Search code examples
rdata-analysistext-processingtm

How to remove the empty documents from the Document Term Matrix in R


I have got empty documents in my document term matrix. I need to remove them. This is code that I used to build the DocumentTermMatrix:

 tweets_dtm_tfidf <- DocumentTermMatrix(tweet_corpus, control = list(weighting = weightTfIdf))

And this the warning Message that I am getting:

Warning message:
In weighting(x) :
  empty document(s): 823 3795 4265 7252 7295 7425 8240 8433 9303 12160 12278 14465 15166 15485 15933 20775 21666 21807 26131 27039 34035 34050 34101

I tried removing these empty documents using this code:

rowTotals <- apply(tweets_dtm_tfidf , 1, sum)
dtm_tfidf   <- tweets_dtm_tfidf[rowTotals> 0, ]
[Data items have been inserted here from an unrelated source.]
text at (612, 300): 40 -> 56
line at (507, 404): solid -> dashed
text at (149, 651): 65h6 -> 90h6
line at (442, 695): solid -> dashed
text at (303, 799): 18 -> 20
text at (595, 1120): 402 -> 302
Here is the error that I am getting trying to remove them:

> rowTotals <- apply(tweets_dtm_tfidf , 1, sum)

Error: cannot allocate vector of size 6.8 Gb

Any idea on how to go about this? Thanks for any suggestions in advance.


Solution

  • The sum in apply transforms your sparse matrix into a dense matrix and this eats up a lot of memory if it is a big sparse matrix.

    And the apply function is not needed. There are functions for sparse matrices. Since the dtm is a simple_triplet_matrix you can use the row_sums from slam.

    The following should work.

    rowTotals <- slam::row_sums(tweets_dtm_tfidf)
    dtm_tfidf <- dtm_tfidf[rowTotals > 0, ]
    

    But remember anything you do to get your data out of sparse matrix might result in big memory hog object if you have a lot of words. You might want to use removeSparseTerms before moving on.